5. The “Ohhh…” Moment: Consistent Hashing

Congratulations, you’ve basically discovered:

  • Consistent Hashing → deterministic key-to-range mapping.
  • Virtual Nodes → fancy term for “a node owns multiple scattered ranges.”

The “hash ring” people draw is just a prettier visualization of this:

  • Nodes (or virtual nodes) are points on the ring.
  • Keys land somewhere on the ring.
  • Each key goes to the next node clockwise.

6. Picking the Constant

One subtle detail:

What do we mod by?

  • In naive hashing, it was node_countbad.
  • In bucketized hashing, it’s a fixed constant (like 500 or 10,000).
  • Nodes can change, but your hash space doesn’t.

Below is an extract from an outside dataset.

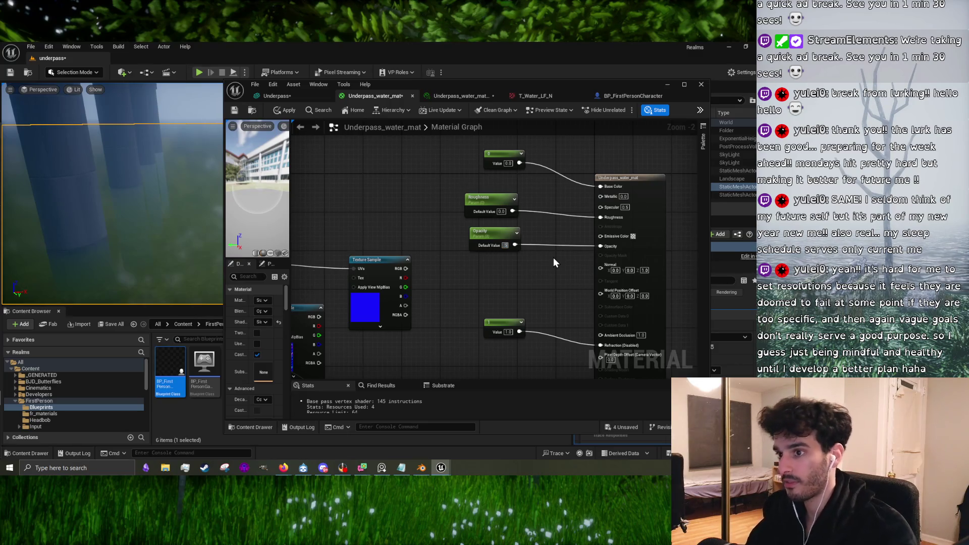
key("Return")
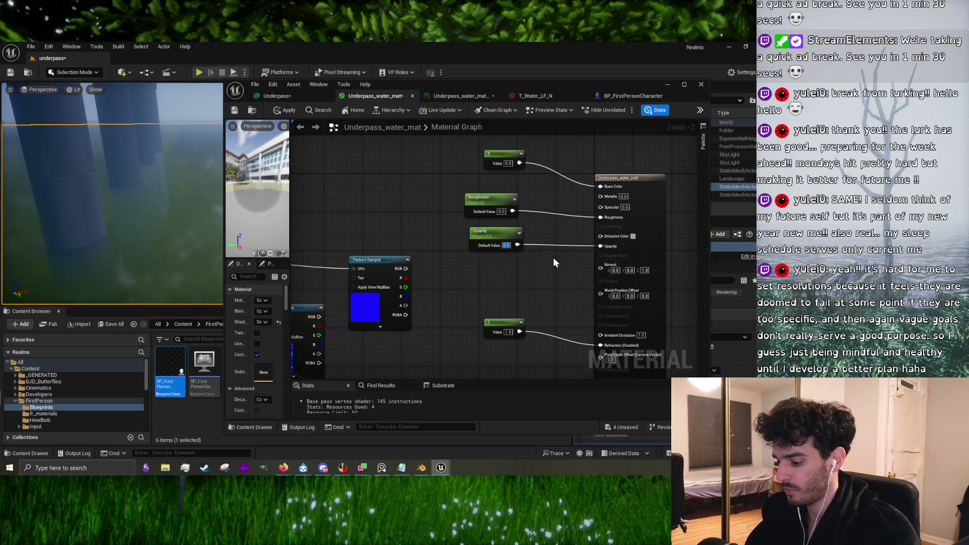
type("0")
key("Return")
left_click(286, 108)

That’s why consistent hashing is called consistent:

  • Adding/removing nodes only shifts keys in those affected ranges.
  • Everything else stays consistent.

7. Bonus: Jump Consistent Hash

If you’re feeling fancy, check out Jump Consistent Hash (from Google):

  • No big slot table.
  • O(1) time to compute which node a key belongs to.
  • Still only remaps ~1/N keys when node count changes.

Takeaway

The whole point of consistent hashing is to break free from the naive thought:

“We’ll just mod by the number of nodes.”

Instead:

  • Use a fixed hash space (think “lots of tiny buckets”).
  • Each machine claims multiple buckets, scattered pseudo-randomly.
  • Buckets are implicit — we just store the end-points (integers). To route a key, you hash it, then look up the next largest integer; the machine that owns that integer is the winner.

That’s how you get scalable, fault-tolerant, load-balanced key distribution.